Stars, Black Fate, and Free Will.
Most people associate Romeo and Juliet with Fate vs. Free Will, and I too find this most interesting. Most Tragedies are associated with the concept of only Fate determining the course of the play, but Romeo and Juliet is a little different because one could argue both sides are at play.
In one of the first couple of times we see Romeo, he mentions that he feels something is written in the stars that will prove this night to be a very special one, and set into motion the events that will ultimately cause his death; yet he still acts because he believes that if his course is set in motion, there is nothing he can truly do to stop it.
“I fear, too early: for my mind misgives
Some consequence yet hanging in the stars
Shall bitterly begin his fearful date
With this night’s revels and expire the term
Of a despised life closed in my breast
By some vile forfeit of untimely death.
But He, that hath the steerage of my course,
Direct my sail! On, lusty gentlemen.” – Romeo
When I first was offered the role of Romeo, I was initially a little nervous because I thought of him, as many do, as a one-dimensional character. I had in my mind that he was a lovesick mope and that was really all there was to him, and I didn’t know how to properly portray that; but I was wrong about him.
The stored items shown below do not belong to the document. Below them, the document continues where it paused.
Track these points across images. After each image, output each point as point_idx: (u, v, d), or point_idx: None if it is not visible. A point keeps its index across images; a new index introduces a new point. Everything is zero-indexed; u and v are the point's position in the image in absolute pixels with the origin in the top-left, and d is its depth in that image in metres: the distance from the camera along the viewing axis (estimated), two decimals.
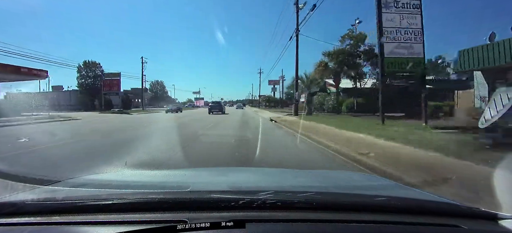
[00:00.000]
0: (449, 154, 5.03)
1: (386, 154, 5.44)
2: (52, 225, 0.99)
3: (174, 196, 1.13)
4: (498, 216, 1.05)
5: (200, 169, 3.32)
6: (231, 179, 1.90)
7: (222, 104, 34.38)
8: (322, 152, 6.59)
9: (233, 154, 6.13)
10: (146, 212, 1.01)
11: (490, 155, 4.50)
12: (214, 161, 5.49)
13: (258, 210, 1.01)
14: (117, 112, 34.46)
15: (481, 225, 1.04)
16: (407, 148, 6.05)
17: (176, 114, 28.86)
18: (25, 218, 1.00)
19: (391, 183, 2.02)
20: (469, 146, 5.65)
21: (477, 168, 4.13)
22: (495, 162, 3.40)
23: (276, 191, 1.15)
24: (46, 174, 3.89)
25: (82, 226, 0.98)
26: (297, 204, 1.06)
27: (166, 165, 4.94)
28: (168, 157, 5.81)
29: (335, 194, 1.31)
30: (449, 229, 1.00)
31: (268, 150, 6.63)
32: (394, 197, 1.26)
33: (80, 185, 1.50)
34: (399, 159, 5.00)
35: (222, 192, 1.23)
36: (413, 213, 1.08)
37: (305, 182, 1.77)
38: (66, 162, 5.36)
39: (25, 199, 1.11)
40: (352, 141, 7.36)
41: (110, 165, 4.87)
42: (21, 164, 5.11)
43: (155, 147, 7.24)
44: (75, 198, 1.15)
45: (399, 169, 4.25)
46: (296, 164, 5.17)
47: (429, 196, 1.55)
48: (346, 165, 5.18)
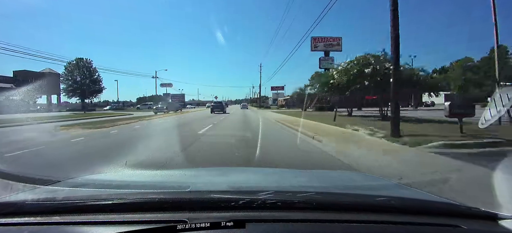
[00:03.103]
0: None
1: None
2: (52, 225, 0.99)
3: (174, 196, 1.13)
4: (498, 216, 1.05)
5: (200, 169, 3.32)
6: (231, 179, 1.90)
7: (224, 104, 35.36)
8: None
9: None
10: (146, 212, 1.01)
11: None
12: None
13: (258, 210, 1.01)
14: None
15: (481, 225, 1.04)
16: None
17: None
18: (25, 218, 1.01)
19: (391, 183, 2.02)
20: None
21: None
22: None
23: (276, 191, 1.15)
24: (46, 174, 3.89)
25: (82, 226, 0.98)
26: (297, 204, 1.06)
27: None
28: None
29: (335, 194, 1.31)
30: (449, 229, 1.00)
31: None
32: (394, 197, 1.26)
33: (80, 185, 1.50)
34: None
35: (222, 192, 1.23)
36: (413, 213, 1.08)
37: (305, 182, 1.77)
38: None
39: (25, 199, 1.12)
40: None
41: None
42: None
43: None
44: (75, 198, 1.15)
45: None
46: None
47: (429, 196, 1.55)
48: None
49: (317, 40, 39.70)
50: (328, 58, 38.89)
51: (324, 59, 39.24)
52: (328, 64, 35.85)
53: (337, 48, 40.24)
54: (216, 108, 30.71)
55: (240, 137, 8.94)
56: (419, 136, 7.52)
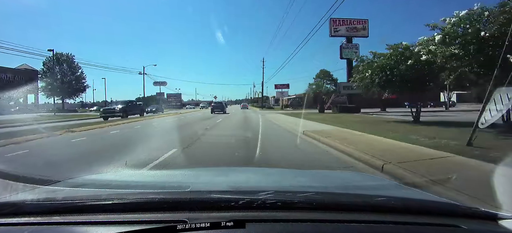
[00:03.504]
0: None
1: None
2: (52, 225, 0.99)
3: (174, 196, 1.13)
4: (498, 216, 1.05)
5: (200, 169, 3.32)
6: (231, 179, 1.90)
7: (224, 105, 36.01)
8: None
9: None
10: (146, 212, 1.01)
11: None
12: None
13: (258, 210, 1.01)
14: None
15: (481, 225, 1.04)
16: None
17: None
18: (25, 218, 1.01)
19: (391, 183, 2.02)
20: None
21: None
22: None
23: (276, 191, 1.15)
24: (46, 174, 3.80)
25: (82, 226, 0.98)
26: (297, 204, 1.06)
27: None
28: None
29: (335, 194, 1.31)
30: (449, 229, 1.00)
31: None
32: (394, 197, 1.26)
33: (80, 185, 1.50)
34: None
35: (222, 192, 1.23)
36: (413, 213, 1.08)
37: (305, 182, 1.77)
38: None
39: (25, 199, 1.12)
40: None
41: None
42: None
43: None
44: (75, 198, 1.16)
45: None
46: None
47: (429, 196, 1.55)
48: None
49: (338, 23, 31.65)
50: (351, 45, 31.61)
51: (347, 47, 31.49)
52: (351, 52, 29.82)
53: (363, 34, 32.30)
54: (216, 108, 31.74)
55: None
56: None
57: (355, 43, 31.75)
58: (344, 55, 31.26)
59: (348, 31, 31.90)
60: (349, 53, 30.27)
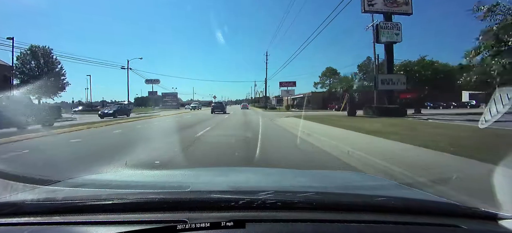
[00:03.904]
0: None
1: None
2: (52, 225, 0.99)
3: (174, 196, 1.13)
4: (498, 216, 1.05)
5: (200, 169, 3.32)
6: (231, 179, 1.90)
7: (224, 105, 37.11)
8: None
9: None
10: (146, 212, 1.01)
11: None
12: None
13: (258, 210, 1.01)
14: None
15: (481, 225, 1.04)
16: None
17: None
18: (25, 218, 1.01)
19: (391, 183, 2.02)
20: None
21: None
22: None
23: (276, 191, 1.15)
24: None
25: (82, 226, 0.98)
26: (297, 204, 1.06)
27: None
28: None
29: (335, 194, 1.31)
30: (449, 229, 1.00)
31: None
32: (394, 197, 1.26)
33: (80, 185, 1.50)
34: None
35: (222, 192, 1.23)
36: (413, 213, 1.08)
37: (305, 182, 1.77)
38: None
39: (25, 199, 1.12)
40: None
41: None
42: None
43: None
44: (75, 198, 1.15)
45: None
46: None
47: (429, 196, 1.55)
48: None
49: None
50: (391, 24, 22.18)
51: (385, 26, 22.01)
52: (392, 34, 21.83)
53: (406, 10, 22.55)
54: (217, 108, 32.13)
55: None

After really reading and trying to get my head around the character I found that he is one-dimensional, but not in the way that I originally thought. Romeo is passionate. Every action takes is done out of extreme passion, sometimes to a fault, because his passion is ultimately his downfall. He is so passionate about what he feels that he lets his it consume him, oblivious to the repercussions his actions of passion may cause. The Act that proves to be the most difficult for me is Act 3, in which Romeo runs the gamut of emotions. I think Romeo is very in touch with himself and his feelings, but his character’s flaw is that he allows them to completely overtake him.
Ameer, who plays Benvolio, and I very early on were sitting around discussing our characters, when we came to an interesting conclusion: When Romeo is hurt, his pain is all that he is focused on. When he is happy, he is on top of the world and will joke and play with his best friends to no end. When he is angry, you’d better stay out of his way because there is no stopping him – even when he knows he is outmatched – like when he faces off with the furious Tybalt. And when he is in love, he will give everything for his lover, even his final breath. Romeo will always give every bit of himself to what he feels in his heart, which is dangerous when he is not using his head.
“Romeo! Humors! Madman! Passion! Lover!” – Mercutio
This character has proven to be a wonderful and very challenging experience for me because it has made me examine a lot of different facets of myself. It has been a very special role of self discovery and I am very lucky to experience this with such a wonderful cast of friends. This is why I love theatre, and especially this troupe; everyone gives it their all and we really share something special together on stage, and in a way become a family.
In Romeo’s final scene he at last curses the burden of the stars that he believes caused the events of the play, and decides to take matters into his own hand by taking his own life. He would gladly do this just to be with his love. Even in death.
To me, the concept of Fate vs. Free Will comes to an interesting crossroads in the final scene. Was it fate that Romeo and Juliet were supposed to live long lives together, but did Romeo set that fate off track by taking matters into his own hands? Did he take the easy way out? What if he had waited a few extra moments? I really find this interesting, because there is not a definitive answer and it is left for the audience to ponder.
I hope you will come out and make your own decisions on whether it was Fate or Free Will that set into motion the deaths of these two star-crossed lovers.
Or was it really Benvolio, Friar Lawrence, or Friar John’s fault after all?!?